**Alıntı Metin**
──────────────────────────────
Kıbrıs’ta Çanlar Herkes İçin Çalıyor!
Geçtiğimiz haftalarda Kıbrıs’ın yoğun bir jeo-politik rekabete sahne olduğunu yazdım. Maalesef, dünyanın ve bölgemizin içine sürüklendiği neo-jeopolitik ve jeo-stratejik yarış bölünmüş coğrafyamızın hem güneyine hem de kuzeyine yansıyor.
Bir tarafta giderek Batı’dan uzaklaşan Türkiye’nin bölgesel güç olma arayışları, diğer tarafta Kıbrıs Cumhuriyeti’nin Batı’nın jeo-stratejik dizaynının parçası haline gelmesi -ki bu savunma ve enerji alanlarını da kapsamaktadır- ve Türkiye’ye karşı Containment (Çevreleme) ve dışlama politikası gütmesi, ülkemizde karşıt çıkarları savunan karşıt güçleri karşı karşıya getirmektedir.
Özellikle Kıbrıs Cumhuriyeti’nin İsrail ile yakınlaşması ve son dönemlerde ABD ile savunma alanında işbirliğine yönelmesi, Kıbrıs Sorununa bütünüyle jeo-politik ve jeo-stratejik antagonizmin damga vurmasına yol açmaktadır ki, bu, çözüm arayışlarını fevkalade zorlaştırmaktadır.
──────────────────────────────
**Görev A**
Kayıtlarda "need to have X." ifadesini içeren satırdan kayıtların sonuna kadar, iki uç da dahil olmak üzere, satırları hiç değiştirmeden kopyalar mısın?

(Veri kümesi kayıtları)
──────────────────────────────
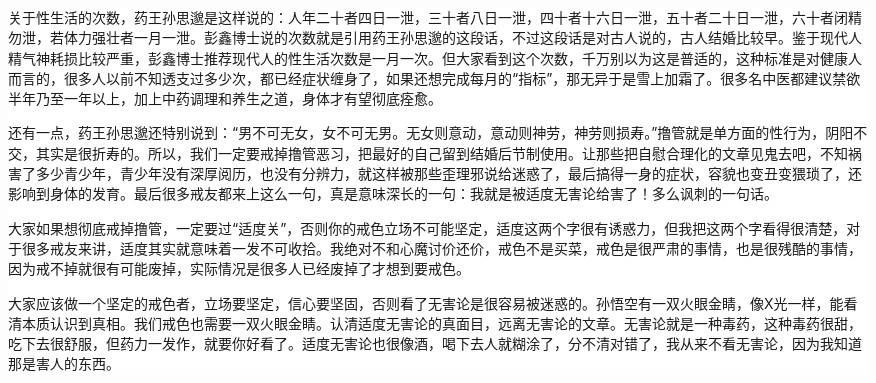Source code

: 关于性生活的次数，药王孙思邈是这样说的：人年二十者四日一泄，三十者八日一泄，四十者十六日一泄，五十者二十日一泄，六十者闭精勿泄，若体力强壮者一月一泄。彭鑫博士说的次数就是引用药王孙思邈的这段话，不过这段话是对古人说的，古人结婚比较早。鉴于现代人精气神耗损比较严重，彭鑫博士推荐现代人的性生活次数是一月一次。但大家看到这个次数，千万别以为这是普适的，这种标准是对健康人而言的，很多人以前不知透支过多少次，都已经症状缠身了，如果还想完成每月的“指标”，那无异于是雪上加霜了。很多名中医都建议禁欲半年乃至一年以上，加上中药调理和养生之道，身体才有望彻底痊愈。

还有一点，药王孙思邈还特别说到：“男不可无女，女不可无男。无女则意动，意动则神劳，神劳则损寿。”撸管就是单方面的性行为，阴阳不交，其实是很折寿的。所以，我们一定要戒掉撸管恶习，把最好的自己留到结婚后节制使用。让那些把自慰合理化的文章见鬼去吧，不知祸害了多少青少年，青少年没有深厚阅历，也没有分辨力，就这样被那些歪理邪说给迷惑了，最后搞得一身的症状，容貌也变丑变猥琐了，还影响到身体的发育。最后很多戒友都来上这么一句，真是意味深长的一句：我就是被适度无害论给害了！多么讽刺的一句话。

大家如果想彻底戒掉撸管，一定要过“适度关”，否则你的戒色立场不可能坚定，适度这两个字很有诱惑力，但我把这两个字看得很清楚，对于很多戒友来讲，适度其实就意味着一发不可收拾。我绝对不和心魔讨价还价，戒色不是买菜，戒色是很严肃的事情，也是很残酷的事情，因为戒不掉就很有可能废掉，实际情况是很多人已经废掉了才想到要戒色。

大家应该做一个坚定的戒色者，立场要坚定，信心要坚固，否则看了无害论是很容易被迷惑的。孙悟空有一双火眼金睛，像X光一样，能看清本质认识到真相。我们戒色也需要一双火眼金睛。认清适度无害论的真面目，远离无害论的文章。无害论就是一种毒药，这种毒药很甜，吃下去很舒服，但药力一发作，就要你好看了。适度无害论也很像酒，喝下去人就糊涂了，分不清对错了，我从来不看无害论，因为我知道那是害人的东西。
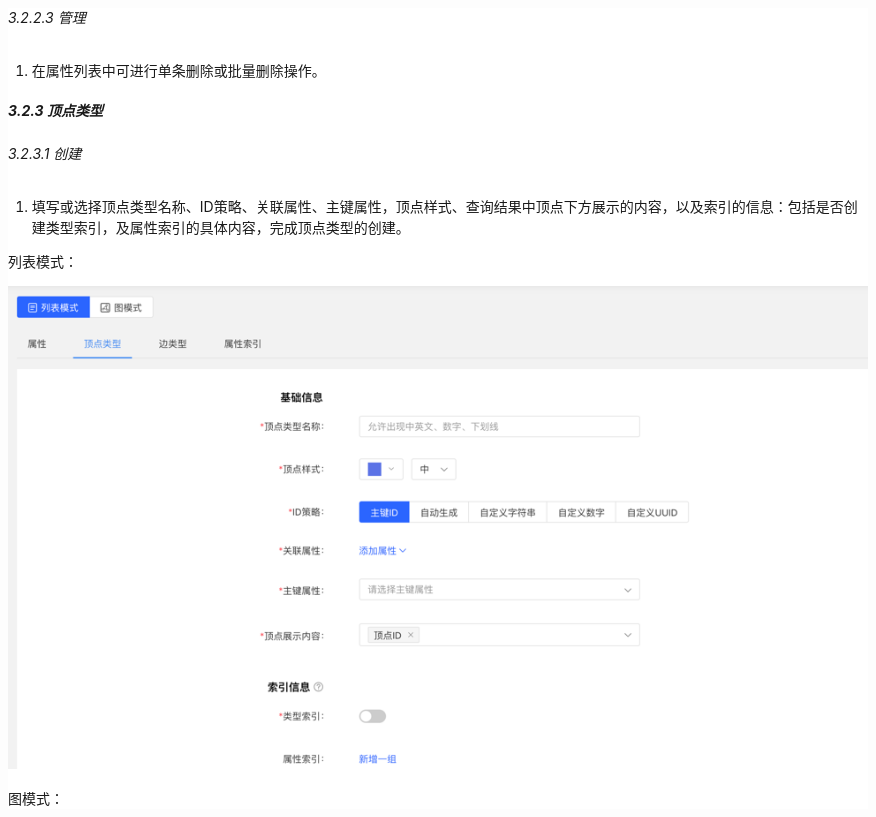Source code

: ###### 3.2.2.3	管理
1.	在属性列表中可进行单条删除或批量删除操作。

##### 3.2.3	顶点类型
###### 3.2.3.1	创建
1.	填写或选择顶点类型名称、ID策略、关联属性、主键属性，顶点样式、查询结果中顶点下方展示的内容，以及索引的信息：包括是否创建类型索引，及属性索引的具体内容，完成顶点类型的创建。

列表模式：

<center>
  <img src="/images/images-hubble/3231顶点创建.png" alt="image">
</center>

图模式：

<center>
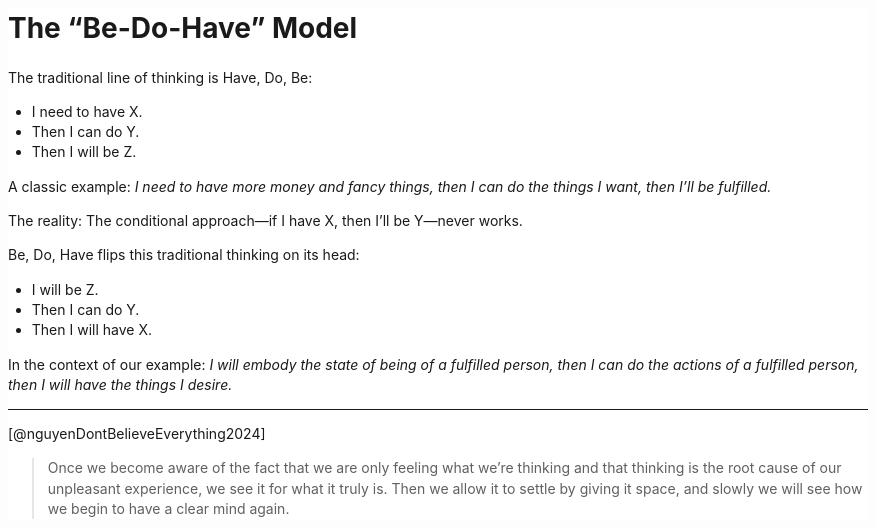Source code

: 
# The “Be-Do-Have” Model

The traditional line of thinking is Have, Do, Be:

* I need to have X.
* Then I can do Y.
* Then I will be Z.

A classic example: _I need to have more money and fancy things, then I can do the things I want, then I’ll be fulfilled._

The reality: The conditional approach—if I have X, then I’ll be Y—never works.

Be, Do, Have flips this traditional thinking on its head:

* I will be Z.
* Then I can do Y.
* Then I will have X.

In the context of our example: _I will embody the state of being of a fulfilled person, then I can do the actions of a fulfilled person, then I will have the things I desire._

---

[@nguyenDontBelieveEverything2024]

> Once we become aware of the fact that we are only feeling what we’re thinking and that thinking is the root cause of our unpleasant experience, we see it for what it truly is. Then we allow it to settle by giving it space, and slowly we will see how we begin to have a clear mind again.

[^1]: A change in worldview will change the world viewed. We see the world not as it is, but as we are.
──────────────────────────────
**Görev B**
Kıbrıs yazısına göre Kıbrıs Cumhuriyeti son dönemlerde hangi ülkeyle savunma alanında işbirliğine yönelmiştir?

**Yazılı Yanıt A**
* I need to have X.
* Then I can do Y.
* Then I will be Z.

A classic example: _I need to have more money and fancy things, then I can do the things I want, then I’ll be fulfilled._

The reality: The conditional approach—if I have X, then I’ll be Y—never works.

Be, Do, Have flips this traditional thinking on its head:

* I will be Z.
* Then I can do Y.
* Then I will have X.

In the context of our example: _I will embody the state of being of a fulfilled person, then I can do the actions of a fulfilled person, then I will have the things I desire._

---

[@nguyenDontBelieveEverything2024]

> Once we become aware of the fact that we are only feeling what we’re thinking and that thinking is the root cause of our unpleasant experience, we see it for what it truly is. Then we allow it to settle by giving it space, and slowly we will see how we begin to have a clear mind again.

[^1]: A change in worldview will change the world viewed. We see the world not as it is, but as we are.

**Yazılı Yanıt B**
ABD ile.